You can tell a lot from someone’s eyes. Beyond responding to changes in light, it’s been claimed pupil dilation can indicate a range of different psychological states from arousal to shifting attention and vigilance. It’s rather apt, then, that it’s this pair of organs that have often called the window to the soul.

Now, new research has shown that pupil size could also tell us what your brain is doing when you’re asleep, as well as when you’re awake. Well, if you’re a mouse, that is.
After discovering his laboratory mice sometimes slept with their eyes open, Assistant Professor Daniel Huber and his team at the University of Geneva in Switzerland decided to study the mice’s pupil size as they dozed.
To start, the team developed a system that involved placing an infrared light near the mouse’s head. When the eyes were viewed with an infrared camera, the pupils could be seen as bright white circles, enabling them to accurately measure any changes.
The team’s work paid off because rather than just changing at random, pupil size in the mice was found to reliably indicate the animals’ sleep state.

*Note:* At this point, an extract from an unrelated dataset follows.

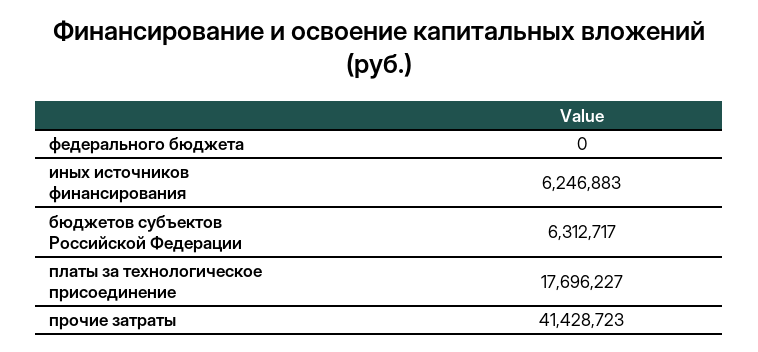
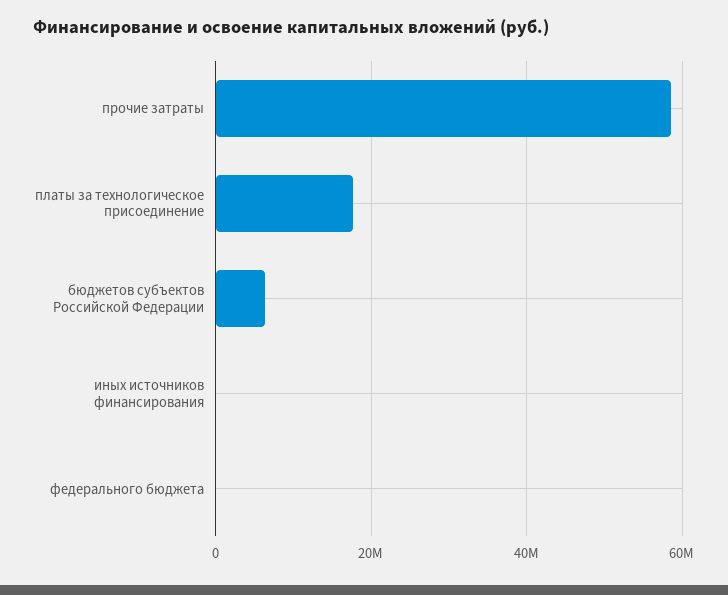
иных источников финансирования: 6246883 -> 0
прочие затраты: 41428723 -> 58000000

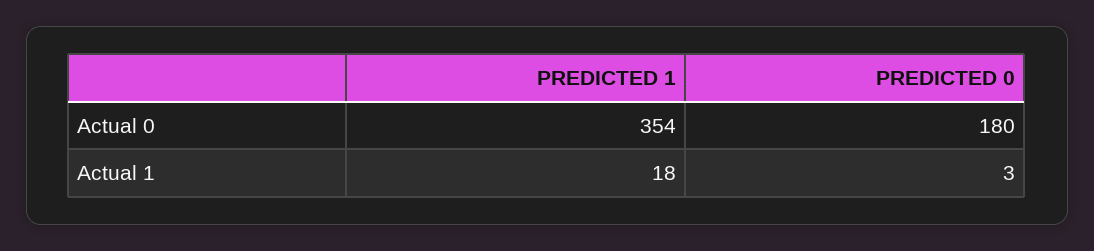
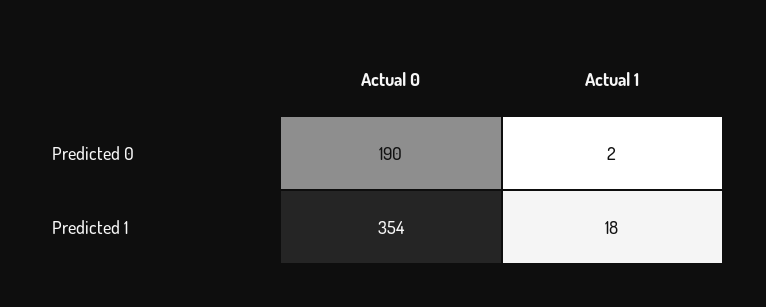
PREDICTED 0, Actual 0: 180 -> 190
PREDICTED 0, Actual 1: 3 -> 2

“We found pupil size rhythmically fluctuates during sleep,” Huber explains. “Intriguingly, these pupil fluctuations follow the sleep-related brain activity so closely that they can indicate with high accuracy the exact stage of sleep – the smaller the pupil, the deeper the sleep.”
After carrying out further experiments, the team was able to demonstrate that pupil size was controlled by the parasympathetic autonomic nervous system, the same part of the nervous system that controls activities like digestion and sexual arousal when the body’s at rest. The conclusion is that in mice, at least, pupils narrow in deep sleep to protect the animals from waking up with a sudden flash of light.
This seemed slightly puzzling to me and I asked Huber why mice would have evolved to not wake up in conditions that might often indicate danger.
“Since sleep in general, but in particular phases of deep NREM sleep, are thought to be crucial for memory consolidation, our results suggest that constricting the pupil during deep sleep has evolved to protect these important moments,” he explained.
“Also, periods of deep sleep always alternate with periods of lighter sleep where potential danger is more easily detected. However, there is always a trade-off when gating potentially relevant sensory stimuli.”
It’s a fascinating discovery and naturally, Huber and his team are keen to see if their findings also apply to humans. If this is the case, it’s possible the pupil tracking method could also be adapted for use in sleep clinics.
“We are currently discussing with sleep laboratories how to study similar phenomena in humans. Patients sleeping naturally with their eyelids open (nocturnal lagophthalmos) might give us first insights very soon,” he told Alphr.
“Inferring brain activity by non-invasive pupil tracking might be an interesting alternative or complement to electrode recordings.”